» EXERCISE GOAL
Reproduce the records below; each should match the original exactly.

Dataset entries
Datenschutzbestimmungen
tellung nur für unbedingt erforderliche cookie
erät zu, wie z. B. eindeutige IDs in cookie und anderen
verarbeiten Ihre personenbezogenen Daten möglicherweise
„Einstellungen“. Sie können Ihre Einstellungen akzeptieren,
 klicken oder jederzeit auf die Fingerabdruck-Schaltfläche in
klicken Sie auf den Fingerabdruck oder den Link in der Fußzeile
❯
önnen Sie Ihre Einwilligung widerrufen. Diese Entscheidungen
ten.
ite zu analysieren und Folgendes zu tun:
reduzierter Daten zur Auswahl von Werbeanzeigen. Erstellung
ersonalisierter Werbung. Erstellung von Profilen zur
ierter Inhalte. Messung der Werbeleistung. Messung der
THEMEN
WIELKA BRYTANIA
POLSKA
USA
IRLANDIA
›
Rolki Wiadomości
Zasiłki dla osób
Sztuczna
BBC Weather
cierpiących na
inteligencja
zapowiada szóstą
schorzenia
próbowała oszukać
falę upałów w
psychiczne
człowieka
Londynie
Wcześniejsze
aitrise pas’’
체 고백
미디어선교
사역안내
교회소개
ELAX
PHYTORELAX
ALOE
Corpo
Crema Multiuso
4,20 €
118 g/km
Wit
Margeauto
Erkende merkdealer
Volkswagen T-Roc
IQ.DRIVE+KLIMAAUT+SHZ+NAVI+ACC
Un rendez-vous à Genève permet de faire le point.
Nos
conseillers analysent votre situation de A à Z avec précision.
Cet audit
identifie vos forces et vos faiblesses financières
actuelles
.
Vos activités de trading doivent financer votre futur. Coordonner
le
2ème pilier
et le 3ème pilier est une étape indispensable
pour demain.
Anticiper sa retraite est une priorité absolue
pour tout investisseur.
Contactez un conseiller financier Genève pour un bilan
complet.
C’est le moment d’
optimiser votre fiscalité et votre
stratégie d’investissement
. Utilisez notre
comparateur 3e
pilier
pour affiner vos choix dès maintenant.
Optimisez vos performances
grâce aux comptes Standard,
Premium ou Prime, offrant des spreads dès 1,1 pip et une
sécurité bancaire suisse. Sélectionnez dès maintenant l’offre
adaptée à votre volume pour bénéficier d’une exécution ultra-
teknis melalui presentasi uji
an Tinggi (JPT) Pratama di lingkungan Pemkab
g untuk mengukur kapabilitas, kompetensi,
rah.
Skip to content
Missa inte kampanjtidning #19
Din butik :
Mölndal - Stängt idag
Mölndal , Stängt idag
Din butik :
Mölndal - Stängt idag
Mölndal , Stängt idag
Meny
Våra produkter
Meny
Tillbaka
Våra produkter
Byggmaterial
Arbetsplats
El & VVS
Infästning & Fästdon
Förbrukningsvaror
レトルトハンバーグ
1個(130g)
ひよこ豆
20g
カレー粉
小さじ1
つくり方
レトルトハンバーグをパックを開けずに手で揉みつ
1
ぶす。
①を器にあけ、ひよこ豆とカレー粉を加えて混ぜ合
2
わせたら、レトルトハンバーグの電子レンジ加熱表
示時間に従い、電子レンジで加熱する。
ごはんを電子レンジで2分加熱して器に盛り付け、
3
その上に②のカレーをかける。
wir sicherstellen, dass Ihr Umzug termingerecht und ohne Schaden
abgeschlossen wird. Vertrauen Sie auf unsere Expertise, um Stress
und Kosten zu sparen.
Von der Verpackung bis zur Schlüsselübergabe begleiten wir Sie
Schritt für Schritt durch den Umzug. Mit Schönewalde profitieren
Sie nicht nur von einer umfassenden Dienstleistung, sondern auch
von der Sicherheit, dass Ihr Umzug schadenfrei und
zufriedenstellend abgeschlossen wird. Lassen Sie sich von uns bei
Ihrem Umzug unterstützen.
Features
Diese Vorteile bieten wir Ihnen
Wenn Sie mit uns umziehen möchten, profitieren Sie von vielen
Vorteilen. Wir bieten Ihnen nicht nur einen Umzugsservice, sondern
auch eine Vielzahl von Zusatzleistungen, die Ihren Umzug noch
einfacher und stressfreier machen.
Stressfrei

» SOLUTION
Datenschutzbestimmungen
tellung nur für unbedingt erforderliche cookie
erät zu, wie z. B. eindeutige IDs in cookie und anderen
verarbeiten Ihre personenbezogenen Daten möglicherweise
„Einstellungen“. Sie können Ihre Einstellungen akzeptieren,
 klicken oder jederzeit auf die Fingerabdruck-Schaltfläche in
klicken Sie auf den Fingerabdruck oder den Link in der Fußzeile
❯
önnen Sie Ihre Einwilligung widerrufen. Diese Entscheidungen
ten.
ite zu analysieren und Folgendes zu tun:
reduzierter Daten zur Auswahl von Werbeanzeigen. Erstellung
ersonalisierter Werbung. Erstellung von Profilen zur
ierter Inhalte. Messung der Werbeleistung. Messung der
THEMEN
WIELKA BRYTANIA
POLSKA
USA
IRLANDIA
›
Rolki Wiadomości
Zasiłki dla osób
Sztuczna
BBC Weather
cierpiących na
inteligencja
zapowiada szóstą
schorzenia
próbowała oszukać
falę upałów w
psychiczne
człowieka
Londynie
Wcześniejsze
aitrise pas’’
체 고백
미디어선교
사역안내
교회소개
ELAX
PHYTORELAX
ALOE
Corpo
Crema Multiuso
4,20 €
118 g/km
Wit
Margeauto
Erkende merkdealer
Volkswagen T-Roc
IQ.DRIVE+KLIMAAUT+SHZ+NAVI+ACC
Un rendez-vous à Genève permet de faire le point.
Nos
conseillers analysent votre situation de A à Z avec précision.
Cet audit
identifie vos forces et vos faiblesses financières
actuelles
.
Vos activités de trading doivent financer votre futur. Coordonner
le
2ème pilier
et le 3ème pilier est une étape indispensable
pour demain.
Anticiper sa retraite est une priorité absolue
pour tout investisseur.
Contactez un conseiller financier Genève pour un bilan
complet.
C’est le moment d’
optimiser votre fiscalité et votre
stratégie d’investissement
. Utilisez notre
comparateur 3e
pilier
pour affiner vos choix dès maintenant.
Optimisez vos performances
grâce aux comptes Standard,
Premium ou Prime, offrant des spreads dès 1,1 pip et une
sécurité bancaire suisse. Sélectionnez dès maintenant l’offre
adaptée à votre volume pour bénéficier d’une exécution ultra-
teknis melalui presentasi uji
an Tinggi (JPT) Pratama di lingkungan Pemkab
g untuk mengukur kapabilitas, kompetensi,
rah.
Skip to content
Missa inte kampanjtidning #19
Din butik :
Mölndal - Stängt idag
Mölndal , Stängt idag
Din butik :
Mölndal - Stängt idag
Mölndal , Stängt idag
Meny
Våra produkter
Meny
Tillbaka
Våra produkter
Byggmaterial
Arbetsplats
El & VVS
Infästning & Fästdon
Förbrukningsvaror
レトルトハンバーグ
1個(130g)
ひよこ豆
20g
カレー粉
小さじ1
つくり方
レトルトハンバーグをパックを開けずに手で揉みつ
1
ぶす。
①を器にあけ、ひよこ豆とカレー粉を加えて混ぜ合
2
わせたら、レトルトハンバーグの電子レンジ加熱表
示時間に従い、電子レンジで加熱する。
ごはんを電子レンジで2分加熱して器に盛り付け、
3
その上に②のカレーをかける。
wir sicherstellen, dass Ihr Umzug termingerecht und ohne Schaden
abgeschlossen wird. Vertrauen Sie auf unsere Expertise, um Stress
und Kosten zu sparen.
Von der Verpackung bis zur Schlüsselübergabe begleiten wir Sie
Schritt für Schritt durch den Umzug. Mit Schönewalde profitieren
Sie nicht nur von einer umfassenden Dienstleistung, sondern auch
von der Sicherheit, dass Ihr Umzug schadenfrei und
zufriedenstellend abgeschlossen wird. Lassen Sie sich von uns bei
Ihrem Umzug unterstützen.
Features
Diese Vorteile bieten wir Ihnen
Wenn Sie mit uns umziehen möchten, profitieren Sie von vielen
Vorteilen. Wir bieten Ihnen nicht nur einen Umzugsservice, sondern
auch eine Vielzahl von Zusatzleistungen, die Ihren Umzug noch
einfacher und stressfreier machen.
Stressfrei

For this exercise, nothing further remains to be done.